---------- ОТРЫВОК

Да, иные посетители Университета (к ним, разумеется, не относятся казеннокоштные студенты) имели собственный выезд (точнее сказать, пользовались родительскими лошадьми)13. Но учебное заведение, “по своей и Божьей воле” основанное “архангельским мужиком” и формально могущее допускать в свои стены даже крепостных (правда, с письменного разрешения их владельцев)14, никогда не представляло собой академию избранных. В этом смысле Московский университет был гораздо демократичнее, чем, например, Царскосельский лицей. Более того: в первые годы существования Университета дворянские недоросли отдавались туда родителями не без опаски. Гвардейские карьеры выглядели куда предпочтительнее. Зато семинарская публика вольна была теперь выбирать между Духовной (бывшей Славяно-греко-латинской) академией и Университетом. Положение изменилось после знаменитого, от 6 августа 1809 года, указа, инспирированного “поповичем” – неугомонным Сперанским. Чтобы достичь на статской службе известного чина, теперь нужно было сдать университетский экзамен. Несмотря на негодование, возбужденное этой стеснительной мерой, дворянские юноши и чиновники летами постарше быстро наполнили аудитории на Моховой. Все это случилось незадолго до пожара Москвы и, соответственно, тех потрясений, которые, как всякое национальное бедствие, пробудили страну.

--------------------

*ЗАДАНИЕ 1*: Перескажите кратко, в виде списка, абзац отрывка о Московском университете, начинающийся словами «Да, иные посетители Университета», и сохраните его главные факты.
*ЗАДАНИЕ 2*: Продолжите отрывок о Московском университете, начав сразу после его последнего предложения.
Следующие далее строки к отрывку не относятся.

---------- ПЕРЕЧЕНЬ ДАННЫХ

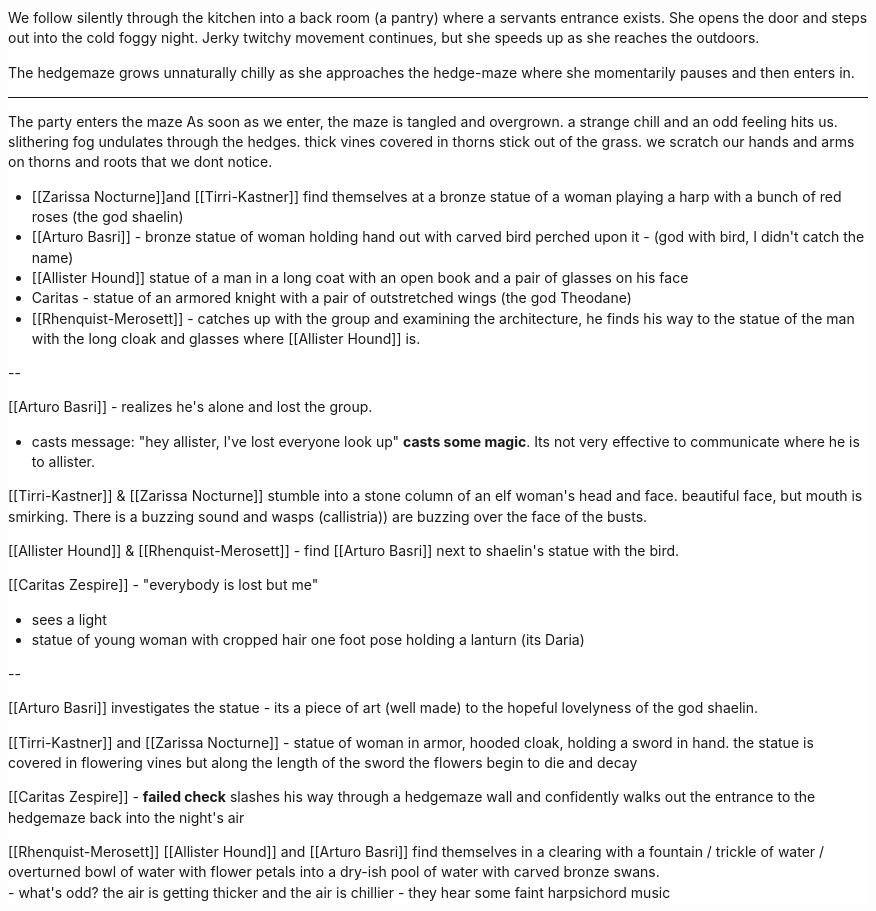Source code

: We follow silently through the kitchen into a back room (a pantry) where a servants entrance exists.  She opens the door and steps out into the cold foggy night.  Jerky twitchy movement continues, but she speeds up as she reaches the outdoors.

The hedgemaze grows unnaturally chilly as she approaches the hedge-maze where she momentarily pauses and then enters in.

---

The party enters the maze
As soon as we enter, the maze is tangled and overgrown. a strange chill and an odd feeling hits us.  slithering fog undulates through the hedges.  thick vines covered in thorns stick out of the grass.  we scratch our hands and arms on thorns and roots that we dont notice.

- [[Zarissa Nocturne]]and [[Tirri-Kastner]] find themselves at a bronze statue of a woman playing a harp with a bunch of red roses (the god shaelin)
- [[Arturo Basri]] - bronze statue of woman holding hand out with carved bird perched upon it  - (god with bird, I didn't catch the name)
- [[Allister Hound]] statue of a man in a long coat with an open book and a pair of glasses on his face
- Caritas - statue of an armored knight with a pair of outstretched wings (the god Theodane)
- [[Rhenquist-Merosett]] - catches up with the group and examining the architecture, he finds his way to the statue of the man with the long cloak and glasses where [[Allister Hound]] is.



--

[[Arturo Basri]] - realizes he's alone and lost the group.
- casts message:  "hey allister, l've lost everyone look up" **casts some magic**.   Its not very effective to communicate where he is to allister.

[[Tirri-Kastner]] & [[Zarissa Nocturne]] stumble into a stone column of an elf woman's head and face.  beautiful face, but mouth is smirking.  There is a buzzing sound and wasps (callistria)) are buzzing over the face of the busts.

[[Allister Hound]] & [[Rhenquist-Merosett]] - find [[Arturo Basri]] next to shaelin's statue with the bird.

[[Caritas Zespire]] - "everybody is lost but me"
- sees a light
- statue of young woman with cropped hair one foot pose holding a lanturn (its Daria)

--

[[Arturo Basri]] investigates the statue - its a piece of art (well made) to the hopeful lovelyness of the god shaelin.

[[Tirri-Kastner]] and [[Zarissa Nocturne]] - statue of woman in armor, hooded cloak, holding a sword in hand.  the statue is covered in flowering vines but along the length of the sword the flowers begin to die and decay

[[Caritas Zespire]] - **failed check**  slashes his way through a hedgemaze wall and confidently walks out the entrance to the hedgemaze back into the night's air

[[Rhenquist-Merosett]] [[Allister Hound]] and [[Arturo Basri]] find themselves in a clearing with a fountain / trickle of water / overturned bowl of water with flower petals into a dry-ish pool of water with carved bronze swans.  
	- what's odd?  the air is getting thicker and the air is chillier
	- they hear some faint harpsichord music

--------------------
---------- ПЕРЕЧЕНЬ ДАННЫХ

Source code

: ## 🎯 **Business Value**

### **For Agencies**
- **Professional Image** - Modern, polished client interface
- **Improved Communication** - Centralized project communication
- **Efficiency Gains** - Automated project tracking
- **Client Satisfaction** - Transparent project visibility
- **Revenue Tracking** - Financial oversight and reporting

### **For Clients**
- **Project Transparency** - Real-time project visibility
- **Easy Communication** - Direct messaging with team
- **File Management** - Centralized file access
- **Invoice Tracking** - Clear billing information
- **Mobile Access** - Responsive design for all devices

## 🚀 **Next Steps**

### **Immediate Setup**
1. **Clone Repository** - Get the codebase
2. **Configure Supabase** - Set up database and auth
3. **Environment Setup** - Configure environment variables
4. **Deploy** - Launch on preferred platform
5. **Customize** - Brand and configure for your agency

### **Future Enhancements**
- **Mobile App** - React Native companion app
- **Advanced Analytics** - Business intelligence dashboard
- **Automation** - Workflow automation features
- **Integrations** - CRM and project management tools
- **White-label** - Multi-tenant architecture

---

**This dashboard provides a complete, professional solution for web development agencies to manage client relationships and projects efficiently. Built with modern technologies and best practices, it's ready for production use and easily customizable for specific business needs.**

--------------------

*ОТВЕТ 1*:
- Некоторые посетители Университета имели собственный выезд, точнее, пользовались родительскими лошадьми.
- Университет, основанный «архангельским мужиком», формально мог принимать даже крепостных (с письменного разрешения владельцев) и никогда не был академией избранных.
- Поэтому он был гораздо демократичнее, например, Царскосельского лицея.
- В первые годы дворяне отдавали туда своих недорослей с опаской: гвардейская карьера казалась предпочтительнее.
- Семинаристы же могли выбирать между Духовной (бывшей Славяно-греко-латинской) академией и Университетом.
- Указ от 6 августа 1809 года, инспирированный Сперанским, обязал сдавать университетский экзамен для получения известного чина на статской службе.
- Несмотря на негодование, дворянские юноши и чиновники постарше быстро заполнили аудитории на Моховой.
- Это произошло незадолго до пожара Москвы и последовавших потрясений, которые пробудили страну.

*ОТВЕТ 2*:
“Царство очарования”, или Statu in statu
В послевоенной (послепожарной) Москве Университет, большинство помещений которого было уничтожено огнем, не только раздался вширь, но и заметно упрочил свое положение. Император Николай Павлович, судя по всему, не являвшийся большим поклонником университетского воспитания, тем не менее честно выполнял свой императорский долг. В 1835 году напротив Манежа (выстроенного несколько ранее, в 1817 году) был открыт новый учебный корпус15. Нередко во время своих посещений Москвы бывая в Манеже, где он наблюдал за военными экзерцициями, государь Николай Павлович не удостаивал августейшим вниманием здания напротив. “Ну, я сюда не поеду”, – заметил он как-то князю С.М. Голицыну, на что попечитель (то есть высшее надзирающее за Университетом лицо) простодушно ответствовал: “Да и я как можно реже там бываю”.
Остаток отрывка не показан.